Montréal

«Les gens souffrent» des fusions dans le réseau de la santé

La fusion des Centres de santé et de services sociaux (CSSS), des Centres hospitaliers (CH) et des Centres d’hébergement et de soins de longue durée (CHSLD), en 2004, a bouleversé l’organisation du travail de leurs employés.

Réunis en colloque à Montréal, aujourd’hui, des travailleurs du réseau de la santé, du milieu communautaire ainsi que des universitaires ont tenté de faire la lumière sur l’impact des dernières réformes en santé et services sociaux au Québec.
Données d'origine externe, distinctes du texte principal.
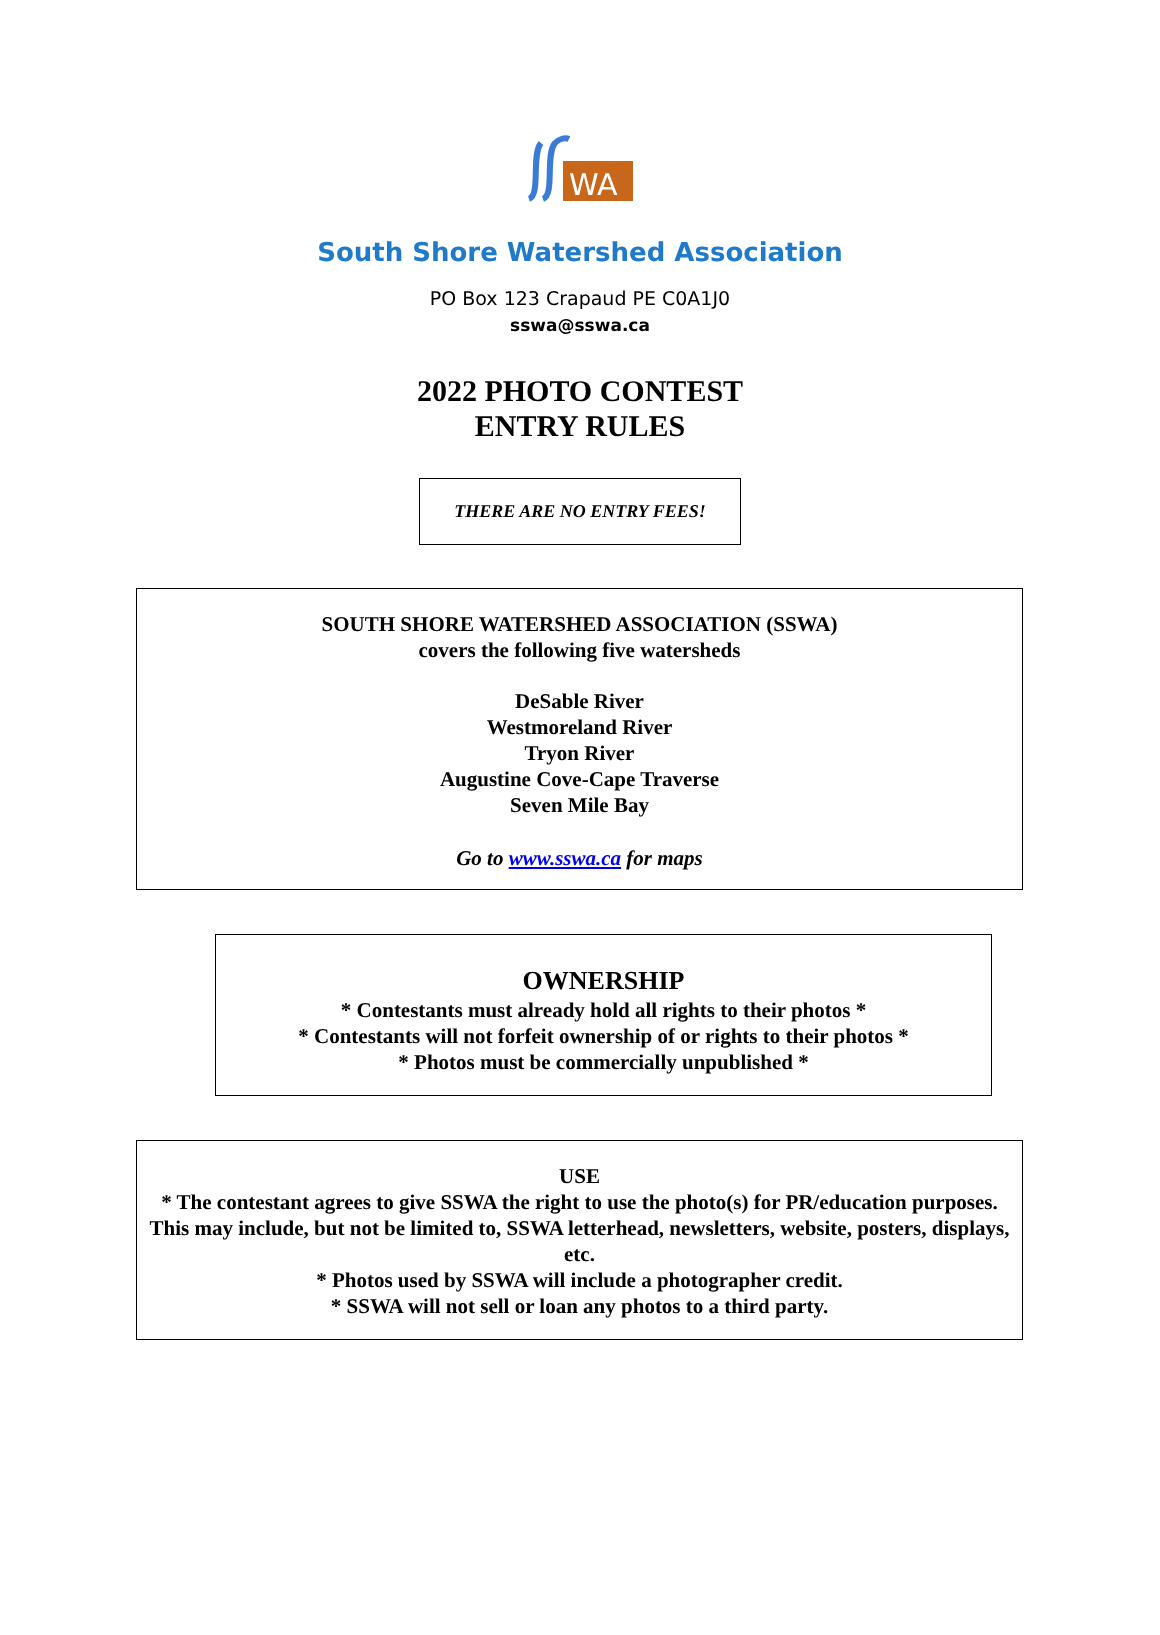WA
South Shore Watershed Association
PO Box 123 Crapaud PE C0A1J0
sswa@sswa.ca
2022 PHOTO CONTEST
ENTRY RULES
THERE ARE NO ENTRY FEES!
SOUTH SHORE WATERSHED ASSOCIATION (SSWA)
covers the following five watersheds
DeSable River
Westmoreland River
Tryon River
Augustine Cove-Cape Traverse
Seven Mile Bay
Go to www.sswa.ca for maps
OWNERSHIP
* Contestants must already hold all rights to their photos *
* Contestants will not forfeit ownership of or rights to their photos *
* Photos must be commercially unpublished *
USE
* The contestant agrees to give SSWA the right to use the photo(s) for PR/education purposes. This may include, but not be limited to, SSWA letterhead, newsletters, website, posters, displays, etc.
* Photos used by SSWA will include a photographer credit.
* SSWA will not sell or loan any photos to a third party.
Métro s’est entretenu avec Guy Jolicoeur, président de la section locale 5425 du Syndicat canadien de la fonction publique (SCFP), pour faire le point.

Quels impacts ont eu les fusions des CSSS, des CH et des CHSLD?
On s’est aperçu qu’il y a véritablement eu des changements dans l’organisation du travail et des retombées très négatives sur nos intervenants sociaux. On voit beaucoup plus de maladies d’ordre psychologique, comme des burn-outs. Nos gens souffrent de cette gestion un peu aberrante que le réseau de la santé nous impose.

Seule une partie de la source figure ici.